After a record flows in the previous month, the domestic equity ETFs attracted investment of ₹9,668 crore while equity index funds received ₹10,218 crore inflows in April.

Index investing

Investing in mutual funds which mirror Sensex or Nifty 50 index is considered a good long-term strategy, as it offers exposure to top 50 companies. Since the equity markets are in a gradual upswing, experts feels that investors should invest in top index funds instead of trying to time the market.



DD sharma, MD, MF King, said the index funds are safer bet as it includes only the big companies which are considered the backbone of the Indian economy.

Since indices are rebalanced every six months, investors in index funds gets the benefit of automatic rebalancing, diversification and low costs, he said.

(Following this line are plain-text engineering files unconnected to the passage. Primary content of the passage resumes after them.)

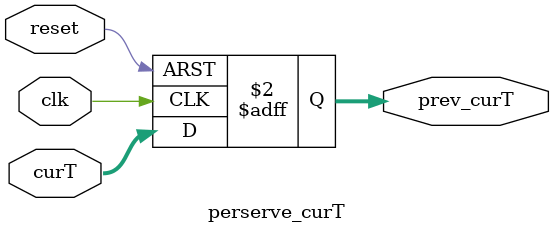
<source format=v>
`timescale 1ns / 1ps


module perserve_curT(
input wire [2:0] curT,
input wire clk,
input wire reset,
output reg [2:0] prev_curT
    );
    
     always @(posedge clk or posedge reset) begin
        if (reset) begin
            prev_curT <= 3'b000;  // ³õÊ¼ÖµÎª 0
        end 
        else begin
            prev_curT <= curT;
        end
    end
endmodule

</source>
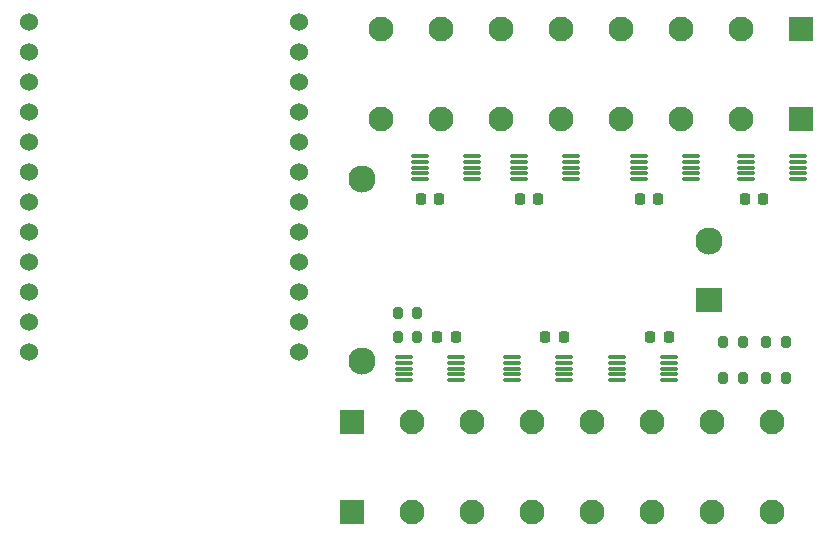
<source format=gbr>
%TF.GenerationSoftware,KiCad,Pcbnew,(6.0.10)*%
%TF.CreationDate,2022-12-26T22:40:19+13:00*%
%TF.ProjectId,esphome_shunt_monitor_ina226,65737068-6f6d-4655-9f73-68756e745f6d,rev?*%
%TF.SameCoordinates,Original*%
%TF.FileFunction,Soldermask,Bot*%
%TF.FilePolarity,Negative*%
%FSLAX46Y46*%
G04 Gerber Fmt 4.6, Leading zero omitted, Abs format (unit mm)*
G04 Created by KiCad (PCBNEW (6.0.10)) date 2022-12-26 22:40:19*
%MOMM*%
%LPD*%
G01*
G04 APERTURE LIST*
G04 Aperture macros list*
%AMRoundRect*
0 Rectangle with rounded corners*
0 $1 Rounding radius*
0 $2 $3 $4 $5 $6 $7 $8 $9 X,Y pos of 4 corners*
0 Add a 4 corners polygon primitive as box body*
4,1,4,$2,$3,$4,$5,$6,$7,$8,$9,$2,$3,0*
0 Add four circle primitives for the rounded corners*
1,1,$1+$1,$2,$3*
1,1,$1+$1,$4,$5*
1,1,$1+$1,$6,$7*
1,1,$1+$1,$8,$9*
0 Add four rect primitives between the rounded corners*
20,1,$1+$1,$2,$3,$4,$5,0*
20,1,$1+$1,$4,$5,$6,$7,0*
20,1,$1+$1,$6,$7,$8,$9,0*
20,1,$1+$1,$8,$9,$2,$3,0*%
G04 Aperture macros list end*
%ADD10RoundRect,0.075000X0.650000X0.075000X-0.650000X0.075000X-0.650000X-0.075000X0.650000X-0.075000X0*%
%ADD11C,1.524000*%
%ADD12R,2.100000X2.100000*%
%ADD13C,2.100000*%
%ADD14RoundRect,0.200000X0.200000X0.275000X-0.200000X0.275000X-0.200000X-0.275000X0.200000X-0.275000X0*%
%ADD15RoundRect,0.075000X-0.650000X-0.075000X0.650000X-0.075000X0.650000X0.075000X-0.650000X0.075000X0*%
%ADD16RoundRect,0.225000X0.225000X0.250000X-0.225000X0.250000X-0.225000X-0.250000X0.225000X-0.250000X0*%
%ADD17RoundRect,0.200000X-0.200000X-0.275000X0.200000X-0.275000X0.200000X0.275000X-0.200000X0.275000X0*%
%ADD18RoundRect,0.225000X-0.225000X-0.250000X0.225000X-0.250000X0.225000X0.250000X-0.225000X0.250000X0*%
%ADD19C,2.300000*%
%ADD20R,2.300000X2.000000*%
G04 APERTURE END LIST*
D10*
%TO.C,U2*%
X109404211Y-77232000D03*
X109404211Y-77732000D03*
X109404211Y-78232000D03*
X109404211Y-78732000D03*
X109404211Y-79232000D03*
X113804211Y-79232000D03*
X113804211Y-78732000D03*
X113804211Y-78232000D03*
X113804211Y-77732000D03*
X113804211Y-77232000D03*
%TD*%
D11*
%TO.C,TTGO1*%
X90742900Y-93827600D03*
X90742900Y-91287600D03*
X90742900Y-88747600D03*
X90742900Y-86207600D03*
X90742900Y-83667600D03*
X90742900Y-81127600D03*
X90742900Y-78587600D03*
X90742900Y-76047600D03*
X90742900Y-73507600D03*
X90742900Y-70967600D03*
X90742900Y-68427600D03*
X90742900Y-65887600D03*
X67882900Y-65887600D03*
X67882900Y-68427600D03*
X67882900Y-70967600D03*
X67882900Y-73507600D03*
X67882900Y-76047600D03*
X67882900Y-78587600D03*
X67882900Y-81127600D03*
X67882900Y-83667600D03*
X67882900Y-86207600D03*
X67882900Y-88747600D03*
X67882900Y-91287600D03*
X67882900Y-93827600D03*
%TD*%
D12*
%TO.C,J11*%
X133219200Y-74079900D03*
D13*
X128139200Y-74079900D03*
X123059200Y-74079900D03*
X117979200Y-74079900D03*
X112899200Y-74079900D03*
X107819200Y-74079900D03*
X102739200Y-74079900D03*
X97659200Y-74079900D03*
D12*
X133219200Y-66459900D03*
D13*
X128139200Y-66459900D03*
X123059200Y-66459900D03*
X117979200Y-66459900D03*
X112899200Y-66459900D03*
X107819200Y-66459900D03*
X102739200Y-66459900D03*
X97659200Y-66459900D03*
%TD*%
D12*
%TO.C,J1*%
X95228400Y-99757700D03*
D13*
X100308400Y-99757700D03*
X105388400Y-99757700D03*
X110468400Y-99757700D03*
X115548400Y-99757700D03*
X120628400Y-99757700D03*
X125708400Y-99757700D03*
X130788400Y-99757700D03*
D12*
X95228400Y-107377700D03*
D13*
X100308400Y-107377700D03*
X105388400Y-107377700D03*
X110468400Y-107377700D03*
X115548400Y-107377700D03*
X120628400Y-107377700D03*
X125708400Y-107377700D03*
X130788400Y-107377700D03*
%TD*%
D14*
%TO.C,R6*%
X100774000Y-92583000D03*
X99124000Y-92583000D03*
%TD*%
%TO.C,R5*%
X100774000Y-90551000D03*
X99124000Y-90551000D03*
%TD*%
D15*
%TO.C,U7*%
X117688000Y-96250000D03*
X117688000Y-95750000D03*
X117688000Y-95250000D03*
X117688000Y-94750000D03*
X117688000Y-94250000D03*
X122088000Y-94250000D03*
X122088000Y-94750000D03*
X122088000Y-95250000D03*
X122088000Y-95750000D03*
X122088000Y-96250000D03*
%TD*%
%TO.C,U6*%
X108798000Y-96250000D03*
X108798000Y-95750000D03*
X108798000Y-95250000D03*
X108798000Y-94750000D03*
X108798000Y-94250000D03*
X113198000Y-94250000D03*
X113198000Y-94750000D03*
X113198000Y-95250000D03*
X113198000Y-95750000D03*
X113198000Y-96250000D03*
%TD*%
D16*
%TO.C,C7*%
X122060000Y-92583000D03*
X120510000Y-92583000D03*
%TD*%
%TO.C,C6*%
X113170000Y-92583000D03*
X111620000Y-92583000D03*
%TD*%
D17*
%TO.C,R4*%
X131952000Y-92964000D03*
X130302000Y-92964000D03*
%TD*%
%TO.C,R3*%
X126683000Y-92964000D03*
X128333000Y-92964000D03*
%TD*%
%TO.C,R2*%
X130302000Y-96012000D03*
X131952000Y-96012000D03*
%TD*%
%TO.C,R1*%
X126683000Y-96012000D03*
X128333000Y-96012000D03*
%TD*%
D18*
%TO.C,C4*%
X128482211Y-80899000D03*
X130032211Y-80899000D03*
%TD*%
D15*
%TO.C,U5*%
X99654000Y-96250000D03*
X99654000Y-95750000D03*
X99654000Y-95250000D03*
X99654000Y-94750000D03*
X99654000Y-94250000D03*
X104054000Y-94250000D03*
X104054000Y-94750000D03*
X104054000Y-95250000D03*
X104054000Y-95750000D03*
X104054000Y-96250000D03*
%TD*%
D10*
%TO.C,U4*%
X132981211Y-77232000D03*
X132981211Y-77732000D03*
X132981211Y-78232000D03*
X132981211Y-78732000D03*
X132981211Y-79232000D03*
X128581211Y-79232000D03*
X128581211Y-78732000D03*
X128581211Y-78232000D03*
X128581211Y-77732000D03*
X128581211Y-77232000D03*
%TD*%
%TO.C,U3*%
X123964211Y-77232000D03*
X123964211Y-77732000D03*
X123964211Y-78232000D03*
X123964211Y-78732000D03*
X123964211Y-79232000D03*
X119564211Y-79232000D03*
X119564211Y-78732000D03*
X119564211Y-78232000D03*
X119564211Y-77732000D03*
X119564211Y-77232000D03*
%TD*%
D19*
%TO.C,PS1*%
X96076000Y-79208000D03*
X96076000Y-94608000D03*
X125476000Y-84408000D03*
D20*
X125476000Y-89408000D03*
%TD*%
D16*
%TO.C,C5*%
X104026000Y-92583000D03*
X102476000Y-92583000D03*
%TD*%
D18*
%TO.C,C3*%
X119592211Y-80899000D03*
X121142211Y-80899000D03*
%TD*%
%TO.C,C2*%
X109432211Y-80899000D03*
X110982211Y-80899000D03*
%TD*%
%TO.C,C1*%
X101050211Y-80899000D03*
X102600211Y-80899000D03*
%TD*%
D10*
%TO.C,U1*%
X101022211Y-77232000D03*
X101022211Y-77732000D03*
X101022211Y-78232000D03*
X101022211Y-78732000D03*
X101022211Y-79232000D03*
X105422211Y-79232000D03*
X105422211Y-78732000D03*
X105422211Y-78232000D03*
X105422211Y-77732000D03*
X105422211Y-77232000D03*
%TD*%
M02*

</source>
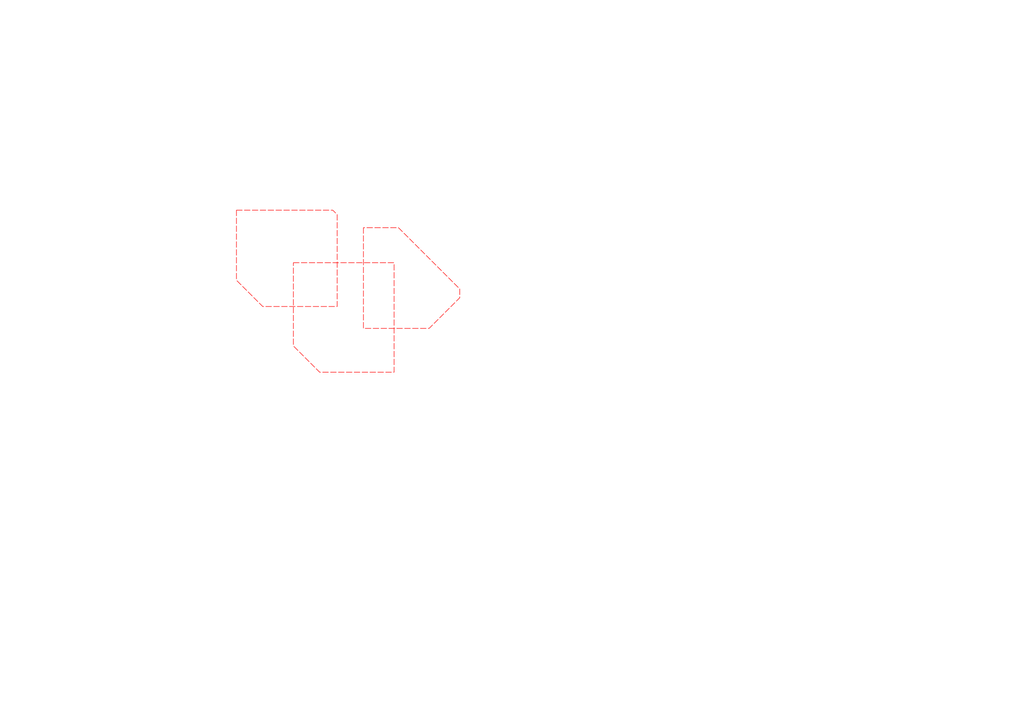
<source format=kicad_sch>
(kicad_sch
	(version 20240417)
	(generator "eeschema")
	(generator_version "8.99")
	(uuid "e77939c4-758d-4d0c-a6e5-dc441c8c54c9")
	(paper "A4")
	(lib_symbols)
	(rule_area
		(polyline
			(pts
				(xy 105.41 66.04) (xy 105.41 95.25) (xy 124.46 95.25) (xy 133.35 86.36) (xy 133.35 83.82) (xy 115.57 66.04)
			)
			(stroke
				(width 0)
				(type dash)
			)
			(fill
				(type none)
			)
			(uuid b2e29650-5d7b-46fa-b3ac-2da8c988ba4f)
		)
	)
	(rule_area
		(polyline
			(pts
				(xy 85.09 76.2) (xy 114.3 76.2) (xy 114.3 107.95) (xy 92.71 107.95) (xy 85.09 100.33)
			)
			(stroke
				(width 0)
				(type dash)
			)
			(fill
				(type none)
			)
			(uuid c2d18c36-f42f-4d71-b979-aec0f5842e3b)
		)
	)
	(rule_area
		(polyline
			(pts
				(xy 68.58 60.96) (xy 96.52 60.96) (xy 97.79 62.23) (xy 97.79 88.9) (xy 76.2 88.9) (xy 68.58 81.28)
			)
			(stroke
				(width 0)
				(type dash)
			)
			(fill
				(type none)
			)
			(uuid d4219527-beea-4857-99ad-9080af58cbc4)
		)
	)
	(sheet_instances
		(path "/"
			(page "1")
		)
	)
)

</source>
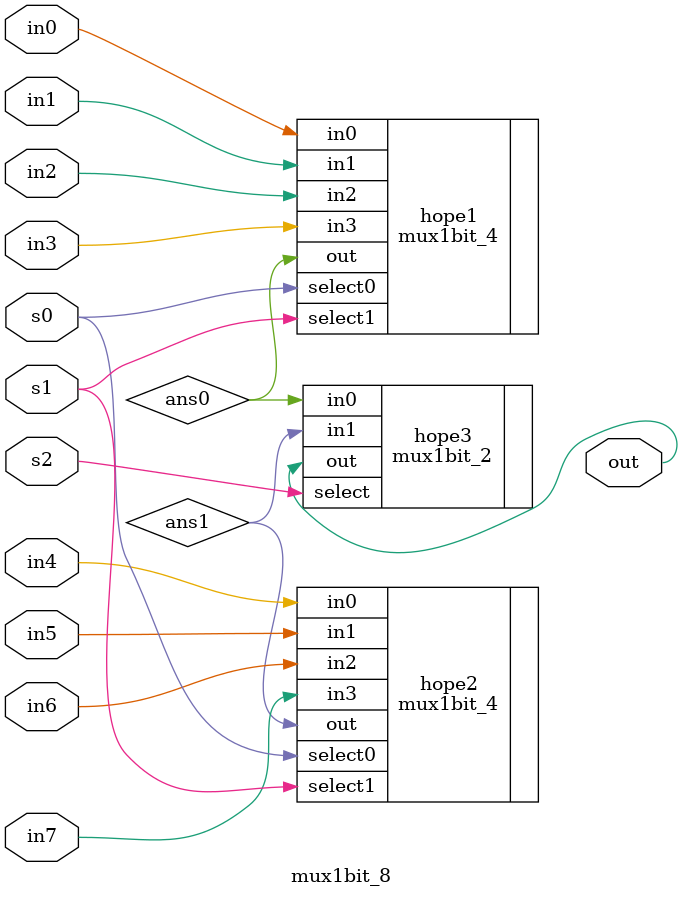
<source format=v>
module mux1bit_8(s0,s1,s2,in0,in1,in2,in3,in4,in5,in6,in7,out);
	input in0,in1,in2,in3,in4,in5,in6,in7;
	input s0,s1,s2;
	wire ans0,ans1;
	output out;
	
	
	
	mux1bit_4 hope1(.select0(s0),.select1(s1),.in0(in0),.in1(in1),.in2(in2),.in3(in3),.out(ans0));
	mux1bit_4 hope2(.select0(s0),.select1(s1),.in0(in4),.in1(in5),.in2(in6),.in3(in7),.out(ans1));
	
	mux1bit_2 hope3(.select(s2),.in0(ans0),.in1(ans1),.out(out));
	
endmodule

</source>
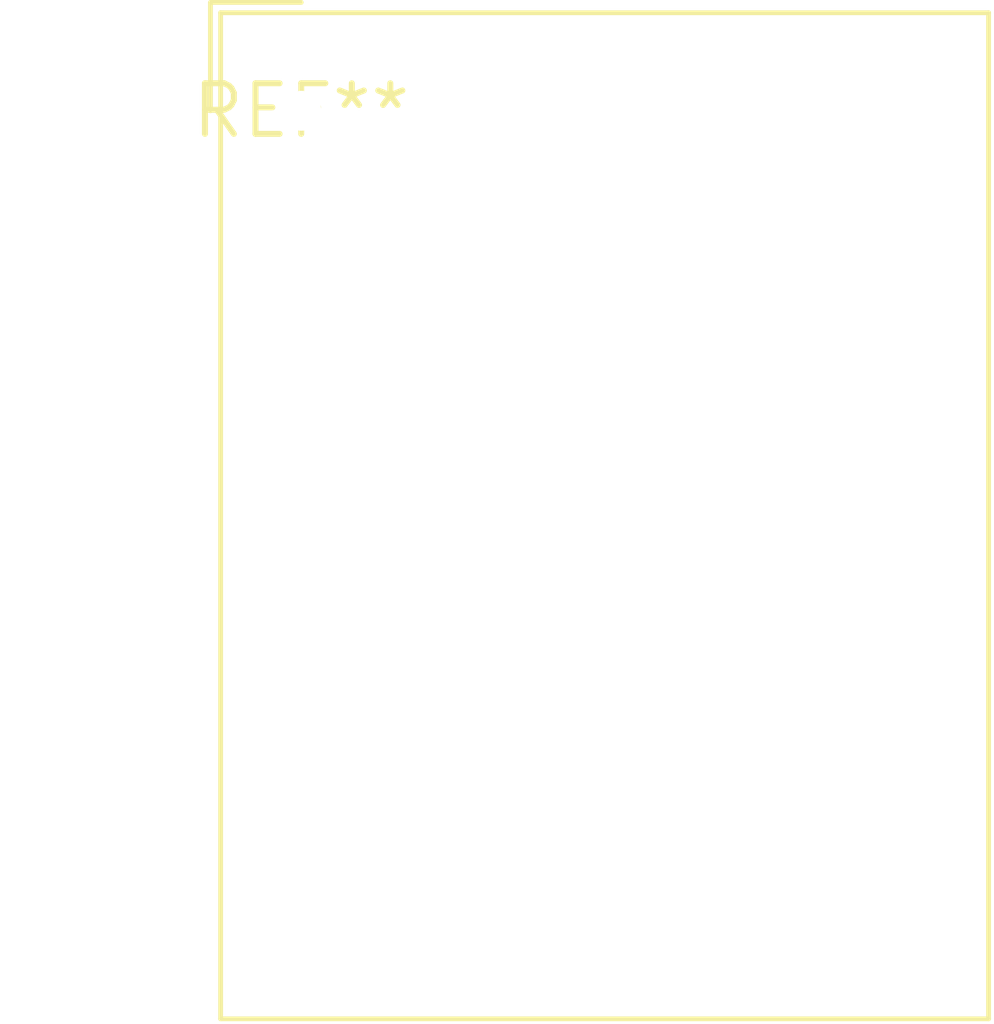
<source format=kicad_pcb>
(kicad_pcb (version 20240108) (generator pcbnew)

  (general
    (thickness 1.6)
  )

  (paper "A4")
  (layers
    (0 "F.Cu" signal)
    (31 "B.Cu" signal)
    (32 "B.Adhes" user "B.Adhesive")
    (33 "F.Adhes" user "F.Adhesive")
    (34 "B.Paste" user)
    (35 "F.Paste" user)
    (36 "B.SilkS" user "B.Silkscreen")
    (37 "F.SilkS" user "F.Silkscreen")
    (38 "B.Mask" user)
    (39 "F.Mask" user)
    (40 "Dwgs.User" user "User.Drawings")
    (41 "Cmts.User" user "User.Comments")
    (42 "Eco1.User" user "User.Eco1")
    (43 "Eco2.User" user "User.Eco2")
    (44 "Edge.Cuts" user)
    (45 "Margin" user)
    (46 "B.CrtYd" user "B.Courtyard")
    (47 "F.CrtYd" user "F.Courtyard")
    (48 "B.Fab" user)
    (49 "F.Fab" user)
    (50 "User.1" user)
    (51 "User.2" user)
    (52 "User.3" user)
    (53 "User.4" user)
    (54 "User.5" user)
    (55 "User.6" user)
    (56 "User.7" user)
    (57 "User.8" user)
    (58 "User.9" user)
  )

  (setup
    (pad_to_mask_clearance 0)
    (pcbplotparams
      (layerselection 0x00010fc_ffffffff)
      (plot_on_all_layers_selection 0x0000000_00000000)
      (disableapertmacros false)
      (usegerberextensions false)
      (usegerberattributes false)
      (usegerberadvancedattributes false)
      (creategerberjobfile false)
      (dashed_line_dash_ratio 12.000000)
      (dashed_line_gap_ratio 3.000000)
      (svgprecision 4)
      (plotframeref false)
      (viasonmask false)
      (mode 1)
      (useauxorigin false)
      (hpglpennumber 1)
      (hpglpenspeed 20)
      (hpglpendiameter 15.000000)
      (dxfpolygonmode false)
      (dxfimperialunits false)
      (dxfusepcbnewfont false)
      (psnegative false)
      (psa4output false)
      (plotreference false)
      (plotvalue false)
      (plotinvisibletext false)
      (sketchpadsonfab false)
      (subtractmaskfromsilk false)
      (outputformat 1)
      (mirror false)
      (drillshape 1)
      (scaleselection 1)
      (outputdirectory "")
    )
  )

  (net 0 "")

  (footprint "DA56-11SEKWA" (layer "F.Cu") (at 0 0))

)

</source>
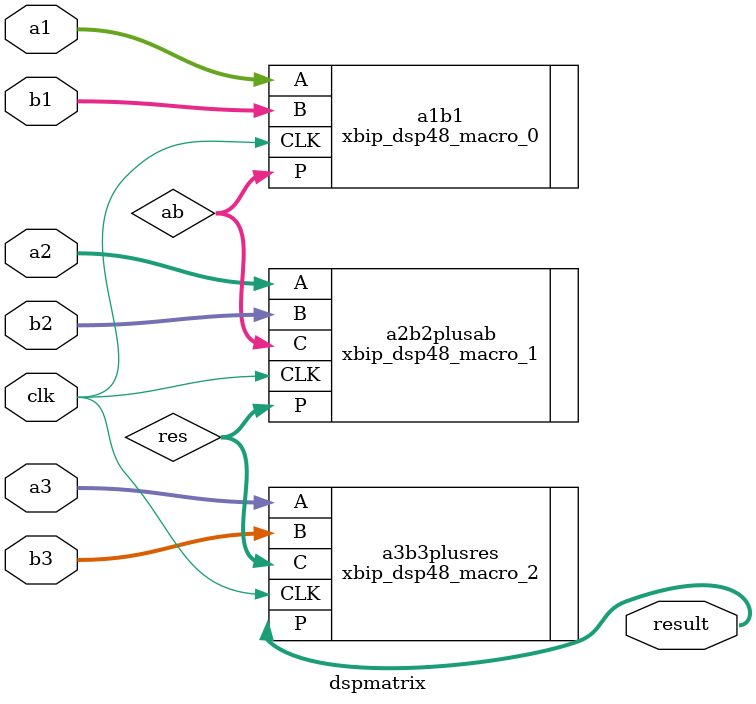
<source format=v>

`timescale 1ns / 1ps
module dspmatrix(
a1,
a2,
a3,
b1,
b2,
b3,
result,
clk
);


input [3:0] a1,a2,a3,b1,b2,b3;
output [9:0] result;
input clk;
wire [8:0] res;
wire [7:0] ab;

xbip_dsp48_macro_0  a1b1 (
  .CLK(clk), // input clk
  .A(a1), // input [3 : 0] a
  .B(b1), // input [3 : 0] b
  .P(ab) // output [7 : 0] p
);


xbip_dsp48_macro_1  a2b2plusab (
  .CLK(clk), // input clk
  .A(a2), // input [3 : 0] a
  .B(b2), // input [3 : 0] b
  .C(ab), // input [7 : 0] c
  .P(res) // output [8 : 0] p
);

xbip_dsp48_macro_2  a3b3plusres (
  .CLK(clk), // input clk
  .A(a3), // input [3 : 0] a
  .B(b3), // input [3 : 0] b
  .C(res), // input [8 : 0] c
  .P(result) // output [9 : 0] p
);

endmodule
</source>
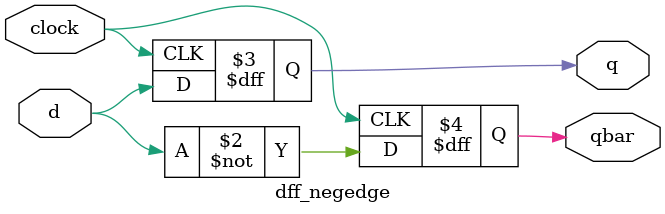
<source format=v>
module dff_negedge(d, clock, q, qbar);

    input d, clock;
    //REG => CHANGED IN ALWAYS BLOCK
    output reg q, qbar;

    always @(negedge clock)
    begin
        //<= => NONBLOCKING. AVOID RACE CONDITIIONS
        q <= d;
        qbar <= ~d;
    end

endmodule
</source>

Nifty 50 index MFs are low-cost, passively managed index funds that invest in the top 50 large-cap companies listed on NSE. These funds mirror the performance of the Nifty 50 index. The returns of these funds are market-linked and come with a low expense ratio, increasing net returns for investors, said Sandeep Chawla, an independent MF distributor.

The expense ratio on these funds range between 0.02 per cent to 0.20 per cent. Among the large fund houses, Nippon MF’s Nifty fund charges expense ratio of 0.07 per cent, while Motilal Oswal MF and Axis MF charges expense ratio of 0.12 per cent and 0.17 per cent on their Nifty 50 Index Fund. The Nippon India index Fund – Nifty Plan has delivered a five-year rolling CAGR of about 18.38 per cent while the returns of other funds houses are closer to the same range as they all invest in same stocks.